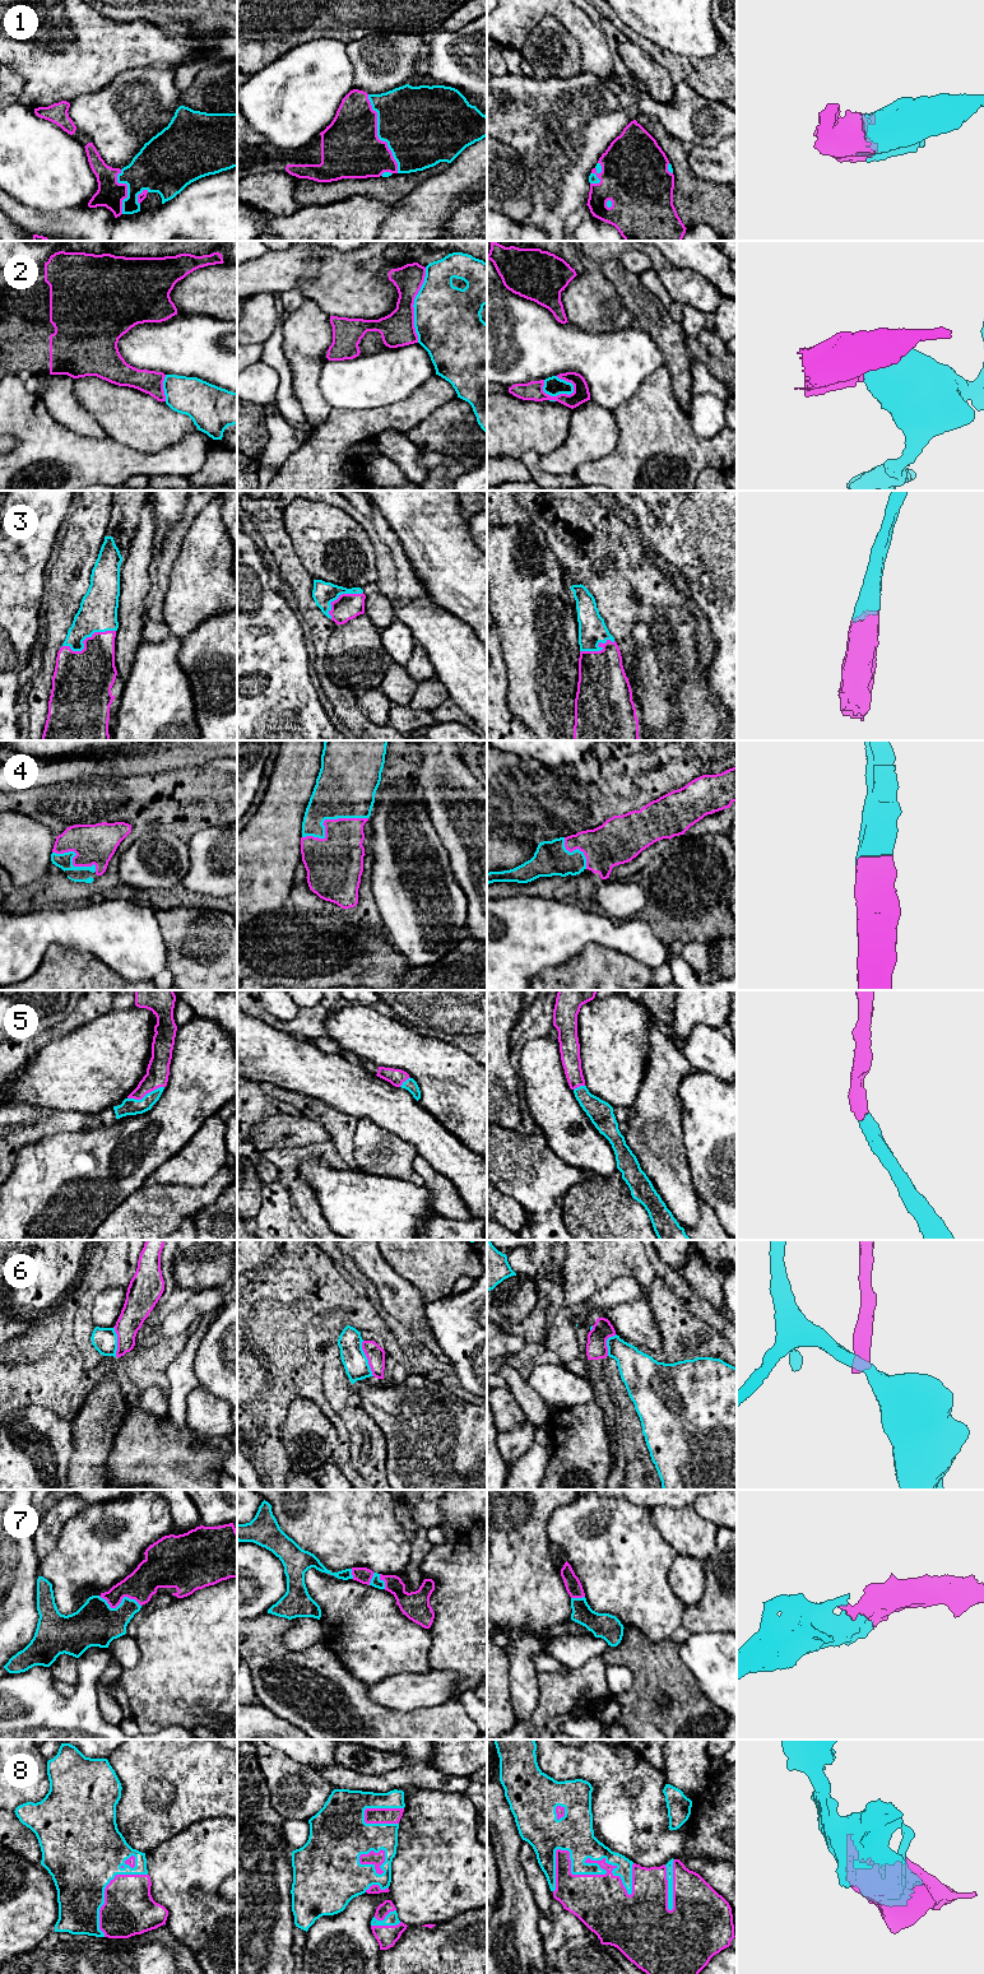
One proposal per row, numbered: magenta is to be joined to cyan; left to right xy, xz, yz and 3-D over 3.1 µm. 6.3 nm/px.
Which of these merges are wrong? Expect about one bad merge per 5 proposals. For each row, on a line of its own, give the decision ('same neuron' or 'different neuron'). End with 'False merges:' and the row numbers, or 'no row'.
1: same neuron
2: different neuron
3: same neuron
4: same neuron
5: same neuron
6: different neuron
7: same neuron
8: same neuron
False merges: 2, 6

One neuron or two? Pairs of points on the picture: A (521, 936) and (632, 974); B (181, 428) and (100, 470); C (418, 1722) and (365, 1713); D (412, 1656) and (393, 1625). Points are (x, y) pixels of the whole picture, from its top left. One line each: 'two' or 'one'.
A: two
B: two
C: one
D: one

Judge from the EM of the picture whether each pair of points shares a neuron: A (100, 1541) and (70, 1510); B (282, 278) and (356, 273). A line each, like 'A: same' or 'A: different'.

- REQUIREMENT
In transcribing the lines above, omit the images and keep all else exact.

- RESULT FOR THIS EXERCISE
One proposal per row, numbered: magenta is to be joined to cyan; left to right xy, xz, yz and 3-D over 3.1 µm. 6.3 nm/px.
Which of these merges are wrong? Expect about one bad merge per 5 proposals. For each row, on a line of its own, give the decision ('same neuron' or 'different neuron'). End with 'False merges:' and the row numbers, or 'no row'.
1: same neuron
2: different neuron
3: same neuron
4: same neuron
5: same neuron
6: different neuron
7: same neuron
8: same neuron
False merges: 2, 6

One neuron or two? Pairs of points on the picture: A (521, 936) and (632, 974); B (181, 428) and (100, 470); C (418, 1722) and (365, 1713); D (412, 1656) and (393, 1625). Points are (x, y) pixels of the whole picture, from its top left. One line each: 'two' or 'one'.
A: two
B: two
C: one
D: one

Judge from the EM of the picture whether each pair of points shares a neuron: A (100, 1541) and (70, 1510); B (282, 278) and (356, 273). A line each, like 'A: same' or 'A: different'.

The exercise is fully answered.